[WHAT YOU NEED TO DO] Copy the records word for word, from the start of the records through the line that contains "text_box clf = RandomForestClassifier()", including that line. Leave the pictures out of your answer.

[INPUT RECORDS]
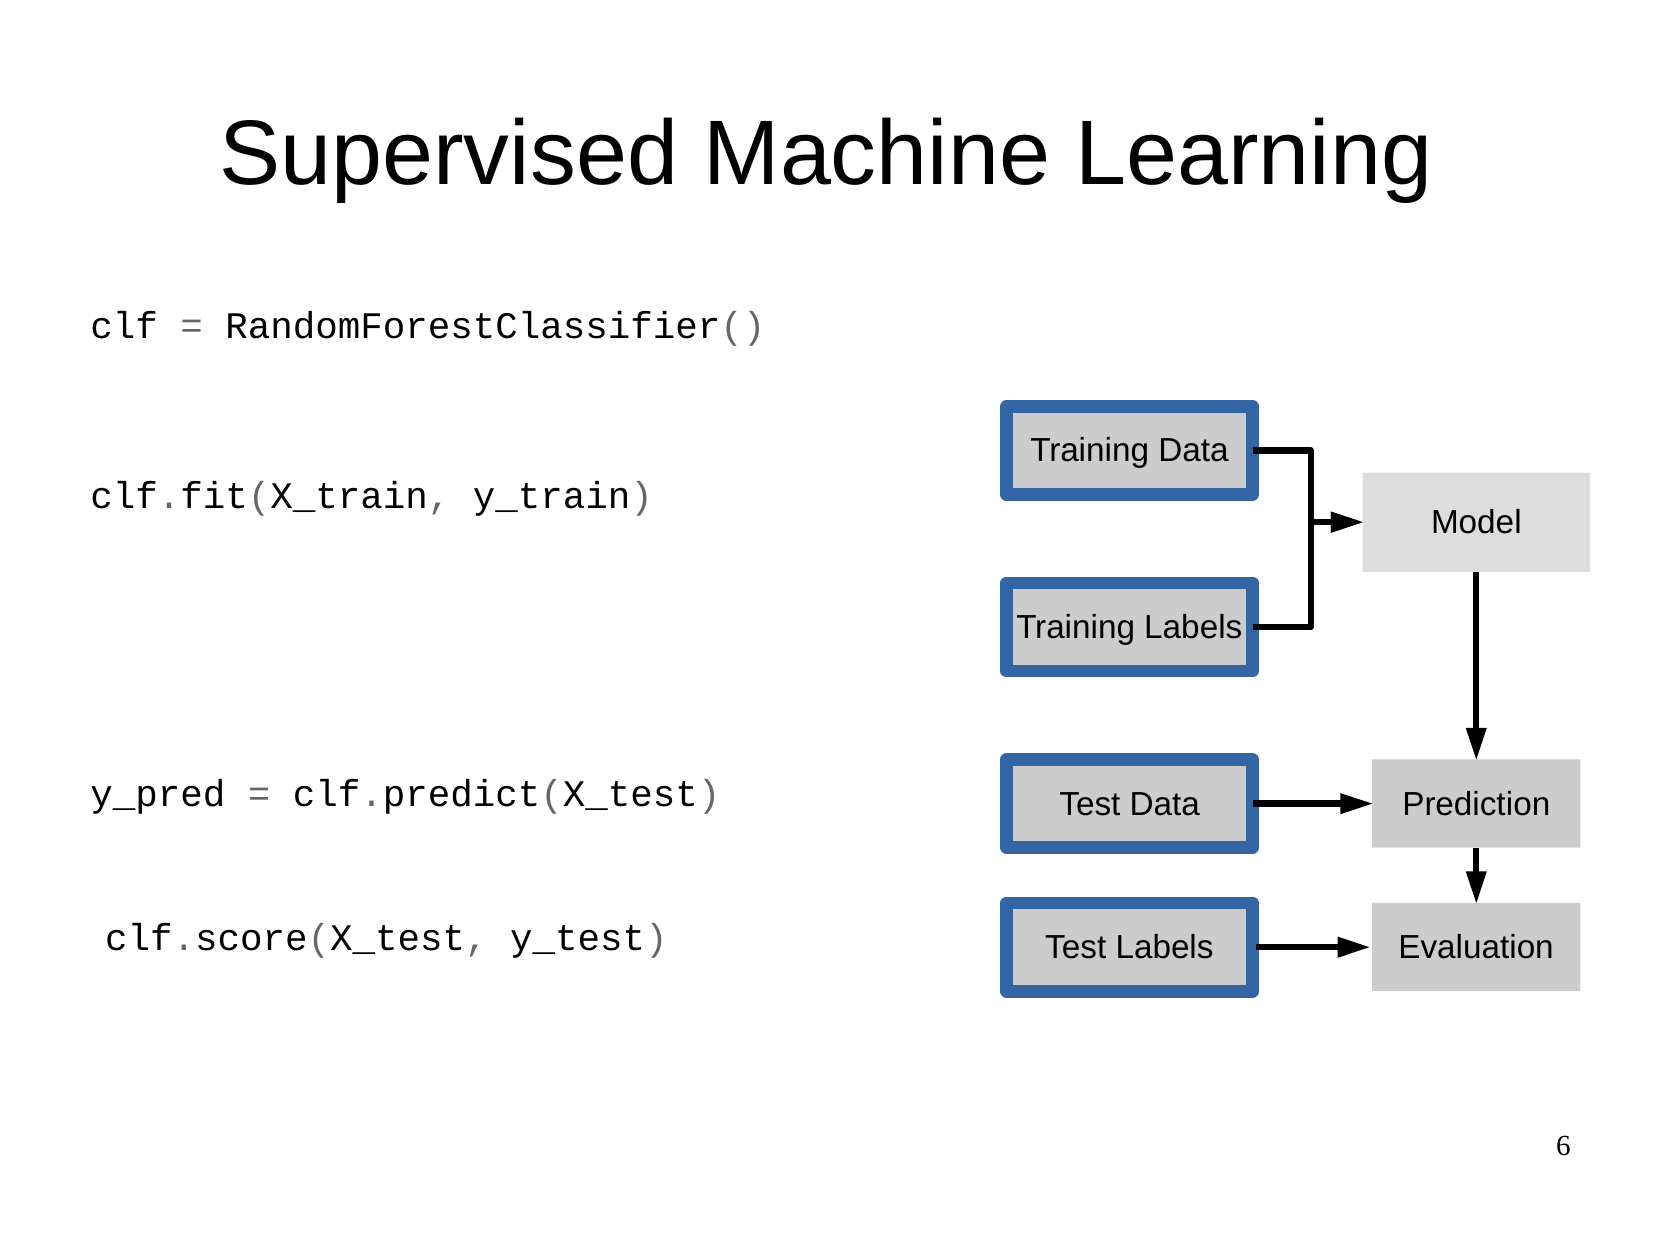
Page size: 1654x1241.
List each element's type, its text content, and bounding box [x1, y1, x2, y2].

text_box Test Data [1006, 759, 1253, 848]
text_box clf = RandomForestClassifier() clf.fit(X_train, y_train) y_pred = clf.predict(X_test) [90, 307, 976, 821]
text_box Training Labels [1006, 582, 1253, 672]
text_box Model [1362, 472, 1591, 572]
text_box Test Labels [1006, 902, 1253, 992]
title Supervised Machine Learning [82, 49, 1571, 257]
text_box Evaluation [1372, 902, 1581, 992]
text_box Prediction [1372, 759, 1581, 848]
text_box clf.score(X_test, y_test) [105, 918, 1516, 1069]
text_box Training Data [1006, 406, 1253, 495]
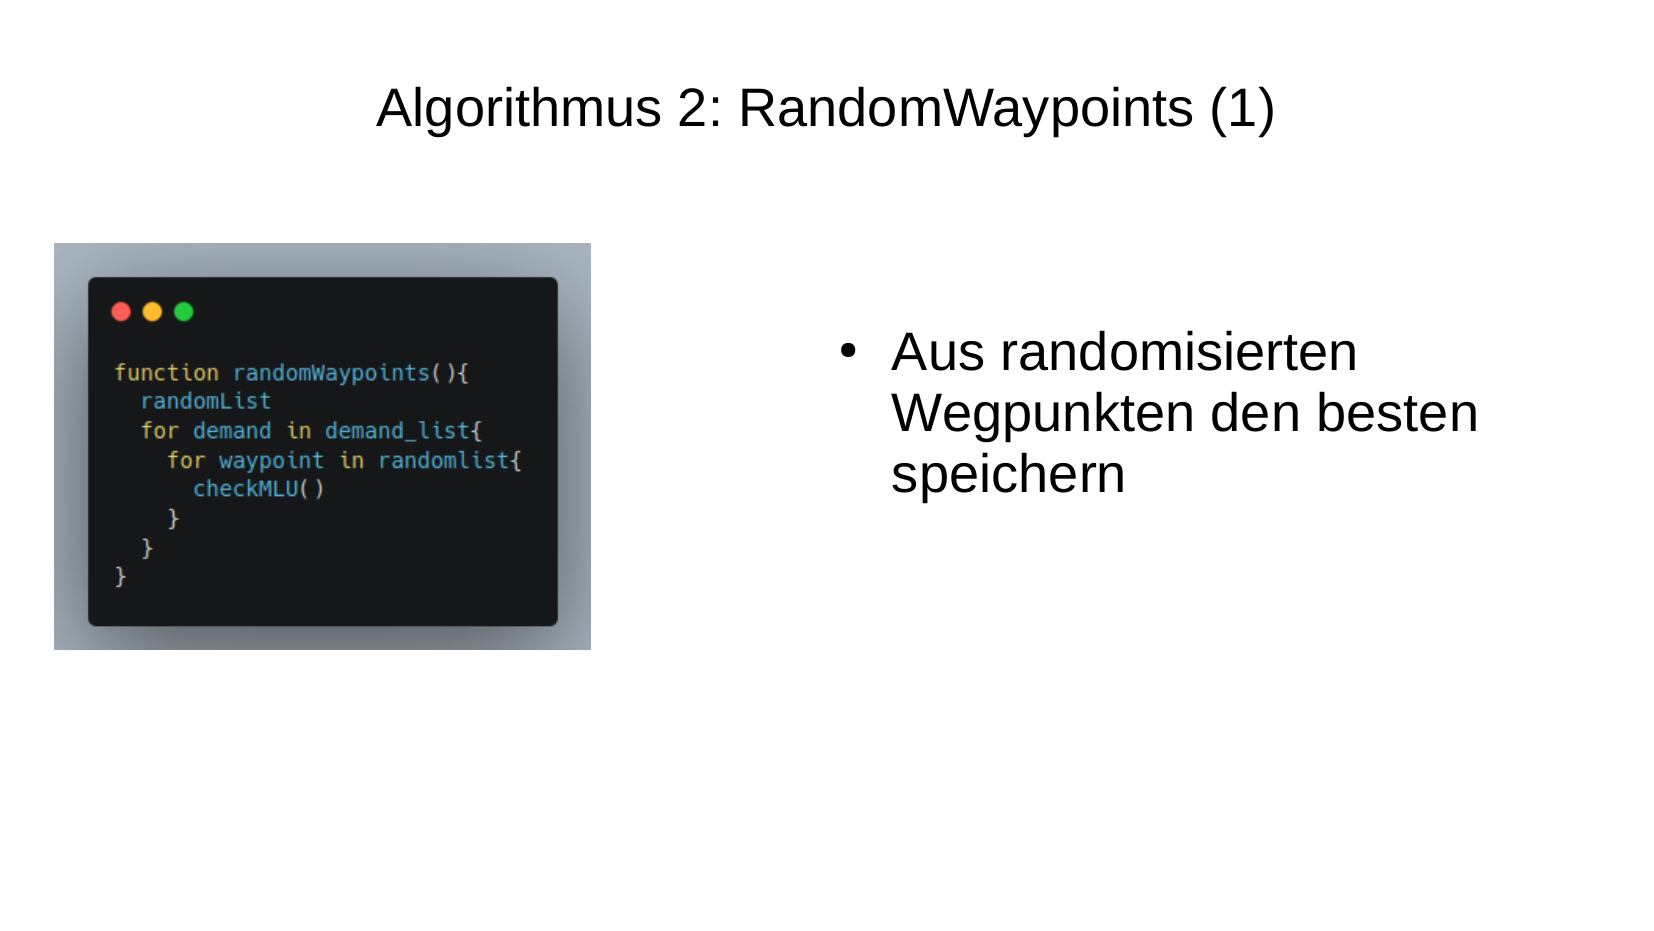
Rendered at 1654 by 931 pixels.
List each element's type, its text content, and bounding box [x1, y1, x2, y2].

[ANSWER BELOW]
Page size: 1654x1241.
List each element's type, its text content, and bounding box [x1, y1, x2, y2].

text_box Test Data [1006, 759, 1253, 848]
text_box clf = RandomForestClassifier() clf.fit(X_train, y_train) y_pred = clf.predict(X_test) [90, 307, 976, 821]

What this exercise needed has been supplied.